Steven se acercó al diminuto espejo redondo situado sobre el lavabo y contempló su barba castaña, en la que destacaban algunas canas.

—Hoy es el día —dijo con voz ronca.

Se peinó con una especie de cepillo rectangular con púas de plástico, parecido a un borrador de pizarra, y se miró a los ojos. Estaba ilusionado. Desde la última vez que vio a Amanda en el juicio habían pasado seis meses; un instante, comparado con los años que había dedicado a recuperarla, pero las gotas que colman el vaso son las últimas, y estaba más ansioso y exultante que nunca por ver de nuevo a su familia.

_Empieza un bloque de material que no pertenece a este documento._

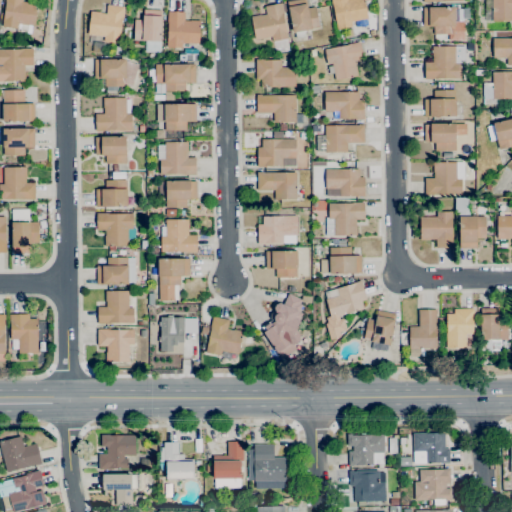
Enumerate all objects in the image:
building: (438, 0)
building: (439, 0)
building: (486, 9)
building: (498, 10)
building: (501, 10)
building: (346, 12)
building: (347, 12)
road: (406, 12)
building: (17, 14)
building: (18, 15)
building: (300, 16)
building: (301, 17)
building: (438, 19)
building: (442, 22)
building: (268, 23)
building: (105, 24)
building: (106, 24)
building: (269, 24)
building: (127, 25)
building: (148, 30)
building: (180, 30)
building: (180, 30)
building: (467, 38)
building: (98, 47)
building: (469, 47)
building: (502, 49)
building: (502, 49)
building: (117, 50)
building: (313, 53)
building: (189, 56)
building: (343, 60)
building: (342, 61)
building: (444, 62)
building: (14, 63)
building: (443, 63)
building: (14, 64)
building: (114, 72)
building: (479, 72)
building: (114, 74)
building: (273, 74)
building: (273, 74)
building: (172, 77)
building: (171, 78)
building: (498, 86)
building: (314, 89)
building: (497, 89)
building: (444, 103)
building: (342, 104)
building: (439, 104)
building: (344, 105)
building: (15, 106)
building: (15, 107)
building: (276, 107)
building: (277, 107)
building: (113, 115)
building: (113, 115)
building: (175, 116)
building: (282, 128)
building: (141, 129)
building: (501, 133)
building: (502, 133)
building: (159, 134)
building: (442, 135)
building: (440, 136)
building: (340, 137)
building: (340, 138)
building: (16, 140)
building: (15, 141)
road: (225, 143)
building: (110, 149)
building: (111, 149)
building: (275, 151)
building: (276, 151)
road: (51, 156)
building: (341, 158)
building: (173, 159)
building: (176, 159)
building: (12, 160)
building: (114, 169)
building: (443, 179)
building: (444, 179)
building: (342, 182)
building: (343, 183)
building: (277, 184)
building: (277, 184)
building: (15, 185)
building: (16, 185)
building: (487, 188)
building: (176, 193)
building: (178, 193)
building: (110, 194)
building: (112, 195)
road: (396, 195)
road: (64, 199)
building: (170, 212)
building: (289, 212)
building: (342, 218)
building: (343, 218)
building: (468, 225)
building: (113, 227)
building: (503, 227)
building: (504, 227)
building: (275, 228)
building: (115, 229)
building: (436, 229)
building: (437, 229)
building: (2, 230)
building: (277, 230)
building: (469, 230)
building: (22, 232)
building: (2, 236)
building: (22, 236)
building: (176, 236)
building: (176, 237)
building: (143, 244)
building: (342, 260)
building: (339, 262)
building: (280, 263)
building: (281, 263)
building: (115, 271)
building: (116, 271)
building: (169, 276)
building: (171, 277)
road: (32, 285)
building: (290, 290)
building: (150, 299)
building: (306, 299)
building: (345, 299)
building: (341, 306)
building: (114, 309)
building: (115, 309)
building: (282, 324)
building: (490, 326)
building: (458, 327)
building: (379, 328)
building: (457, 328)
building: (203, 330)
building: (378, 330)
building: (422, 330)
building: (491, 330)
building: (173, 332)
building: (22, 333)
building: (23, 333)
building: (422, 333)
building: (2, 334)
building: (279, 336)
road: (53, 337)
building: (172, 337)
building: (221, 337)
building: (395, 337)
building: (1, 338)
building: (222, 338)
building: (115, 343)
building: (114, 344)
building: (42, 346)
building: (321, 350)
building: (324, 362)
road: (67, 370)
road: (256, 376)
road: (289, 398)
road: (33, 400)
road: (399, 422)
road: (482, 425)
road: (120, 428)
road: (314, 428)
building: (143, 438)
building: (391, 446)
building: (431, 447)
building: (428, 448)
building: (365, 449)
building: (364, 450)
building: (115, 451)
building: (116, 452)
building: (17, 454)
building: (18, 454)
road: (486, 454)
building: (510, 454)
building: (510, 454)
road: (313, 455)
road: (69, 456)
building: (405, 461)
building: (144, 462)
building: (173, 462)
building: (174, 463)
road: (499, 463)
building: (265, 465)
building: (227, 467)
building: (227, 467)
building: (264, 467)
building: (405, 473)
building: (366, 485)
building: (367, 485)
building: (431, 485)
building: (121, 486)
building: (433, 486)
building: (117, 488)
building: (25, 491)
building: (21, 492)
building: (394, 498)
building: (268, 509)
building: (269, 509)
building: (391, 509)
building: (40, 510)
building: (209, 510)
building: (405, 510)
building: (509, 510)
building: (511, 510)
building: (39, 511)
building: (431, 511)
building: (434, 511)
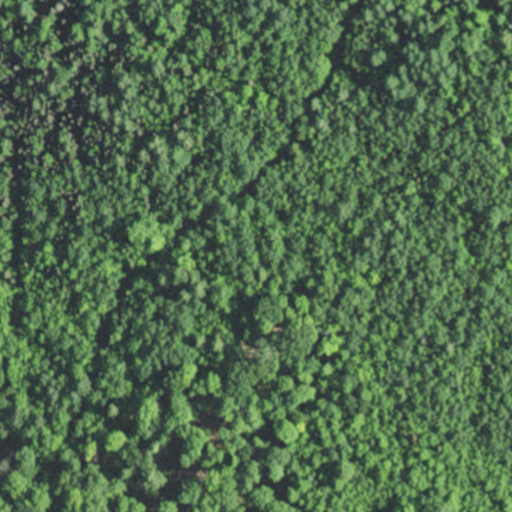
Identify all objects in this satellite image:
road: (174, 243)
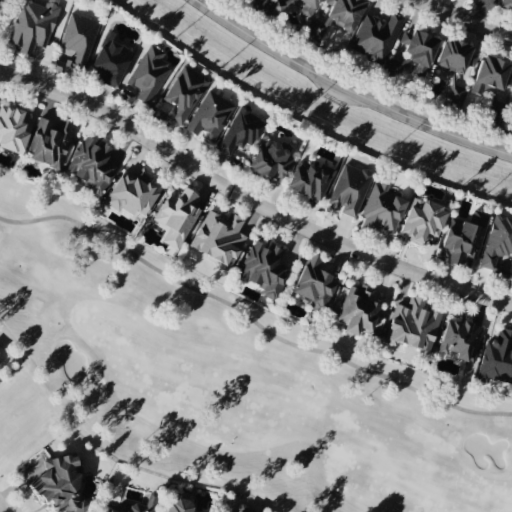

Unos pasos agitados se acercaban hacia la celda de Steven, taconeando sobre el compacto suelo de hormigón, reverberando en toda la sección, y se empezaron a escuchar algunos insultos provenientes de los presos: «Este se ha levantado con ganas de joder», «Ven aquí, director, tengo la cama caliente».

Steven seguía sumergido en las profundidades de sus recuerdos, absorto en su reflejo, ensimismado en la ilusión del día, cuando escuchó un carraspeo a su espalda.

—Steven Maslow, preso 7 4 2 1, sección C.

Steven se dio la vuelta y vio al director de la prisión al otro lado de los barrotes, escoltado por dos celadores; uno negro, otro blanco; ambos uniformados de azul, y cuya envergadura contrastaba con la del director: gafas redondas, traje gris, al igual que su cabello, mirada insegura, mofletes lacios. «Este se meaba de niño en la cama», pensó Steven.

—¿Qué quiere? —inquirió frunciendo el entrecejo—. Hoy es el día que veo a mi hija. No venga a joderme. Tengo la visita programada para las diez.

—Ha ocurrido algo, señor Maslow, y se le necesita urgentemente.

—No veo por qué debería ayudarles.

—A nosotros no, señor Maslow.

—Entonces ¿a quién?

—Prométame que no se alterará —dijo el director, inquieto.

—No pienso prometerle nada. Ya dije que no daría problemas, si no me los daban a mí. —Su ronca voz reverberó por la estancia.

El director suspiró.

—Verá, señor Maslow. Nos han llamado del hospital. Su hija está gravemente herida.